#### [SOURCE MATERIAL]
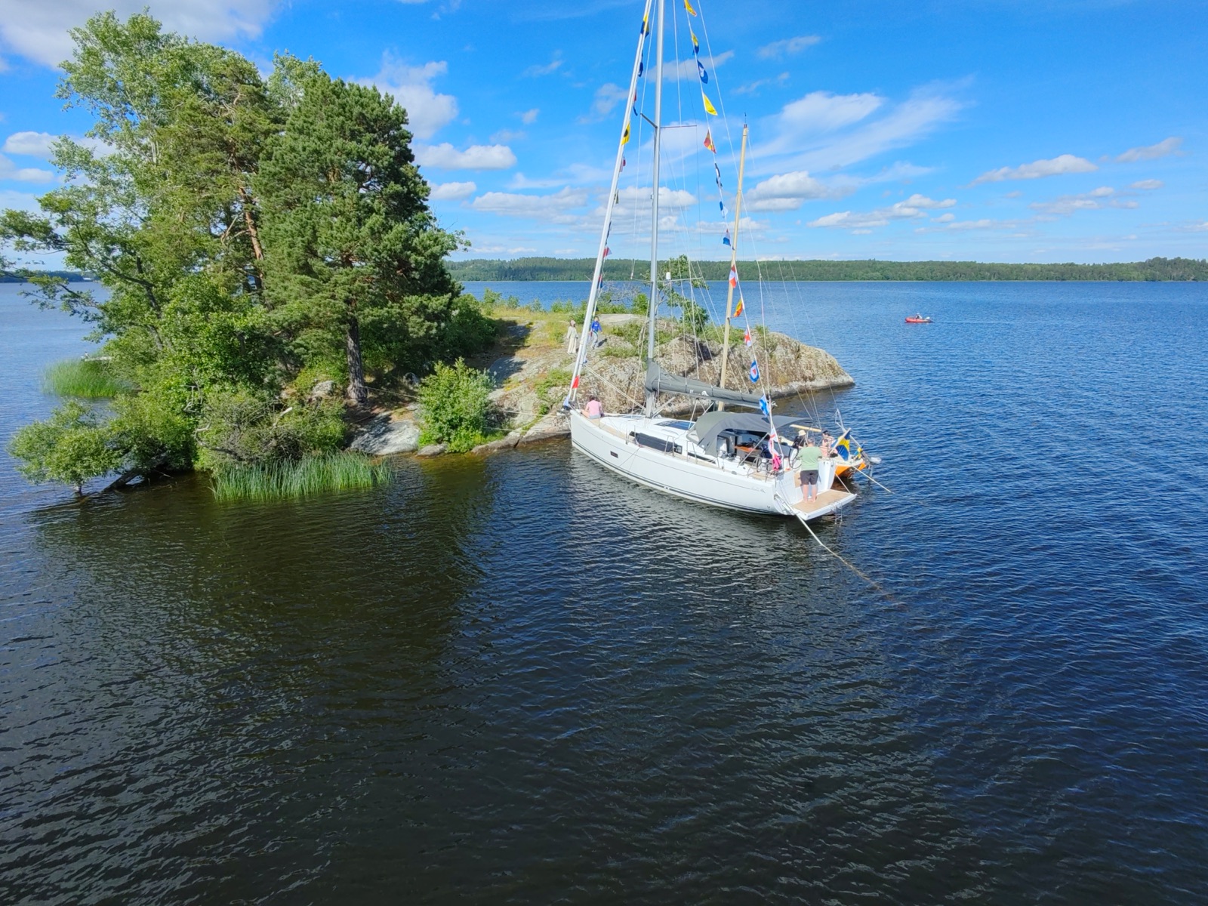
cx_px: 604
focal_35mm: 16
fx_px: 558
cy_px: 453
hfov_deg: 94.5
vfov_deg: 78.1
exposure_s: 1/806
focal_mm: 16
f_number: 2.55
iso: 302
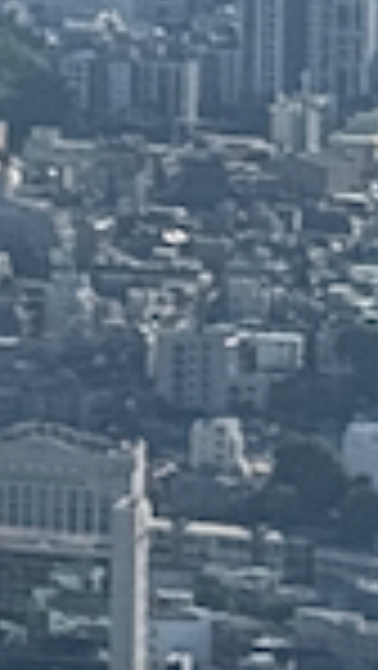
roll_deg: -0.7
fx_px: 8005
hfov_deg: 2.5
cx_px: -2187
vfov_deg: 4.8
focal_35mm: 450
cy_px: -297
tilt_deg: -3.0
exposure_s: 1/11364
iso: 64
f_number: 1.78
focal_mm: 6.76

#### [REQUIREMENT]
Could you restate the material word for word, omitting the pictures?

#### [EXPECTED OUTPUT]
cx_px: 604
focal_35mm: 16
fx_px: 558
cy_px: 453
hfov_deg: 94.5
vfov_deg: 78.1
exposure_s: 1/806
focal_mm: 16
f_number: 2.55
iso: 302
roll_deg: -0.7
fx_px: 8005
hfov_deg: 2.5
cx_px: -2187
vfov_deg: 4.8
focal_35mm: 450
cy_px: -297
tilt_deg: -3.0
exposure_s: 1/11364
iso: 64
f_number: 1.78
focal_mm: 6.76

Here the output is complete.